§ Exercise materials
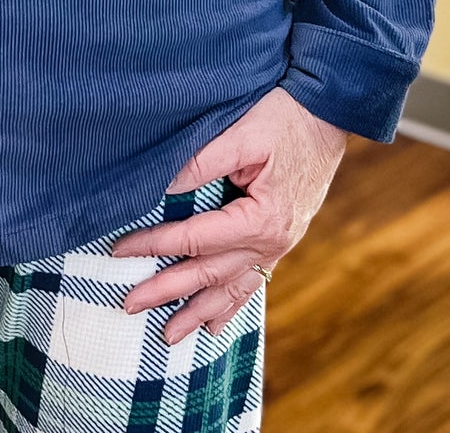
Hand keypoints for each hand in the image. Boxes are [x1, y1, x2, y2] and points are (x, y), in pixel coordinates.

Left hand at [111, 87, 346, 344]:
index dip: (156, 244)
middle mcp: (272, 242)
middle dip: (167, 290)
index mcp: (261, 219)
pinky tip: (215, 324)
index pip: (196, 239)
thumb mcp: (241, 133)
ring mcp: (278, 246)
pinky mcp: (280, 240)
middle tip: (129, 303)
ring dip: (198, 311)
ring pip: (232, 288)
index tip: (121, 249)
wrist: (327, 114)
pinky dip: (231, 305)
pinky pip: (252, 282)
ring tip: (169, 335)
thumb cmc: (284, 118)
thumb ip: (201, 162)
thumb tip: (161, 188)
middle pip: (210, 273)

§ Task prompt
Everything in the listing above must be retyped exactly, except for the pictures.

§ Task solution
Hand keypoints for each hand in the image. Boxes are [x1, y1, x2, y2] and points are (x, y), in pixel coordinates.

Left hand at [111, 87, 346, 344]:
index dip: (156, 244)
middle mcp: (272, 242)
middle dip: (167, 290)
index mcp: (261, 219)
pinky tip: (215, 324)
index pip: (196, 239)
thumb mcp: (241, 133)
ring mcp: (278, 246)
pinky mcp: (280, 240)
middle tip: (129, 303)
ring dip: (198, 311)
ring pip: (232, 288)
index tip: (121, 249)
wrist: (327, 114)
pinky dip: (231, 305)
pinky pip: (252, 282)
ring tip: (169, 335)
thumb cmc: (284, 118)
thumb ip: (201, 162)
thumb tip: (161, 188)
middle pip: (210, 273)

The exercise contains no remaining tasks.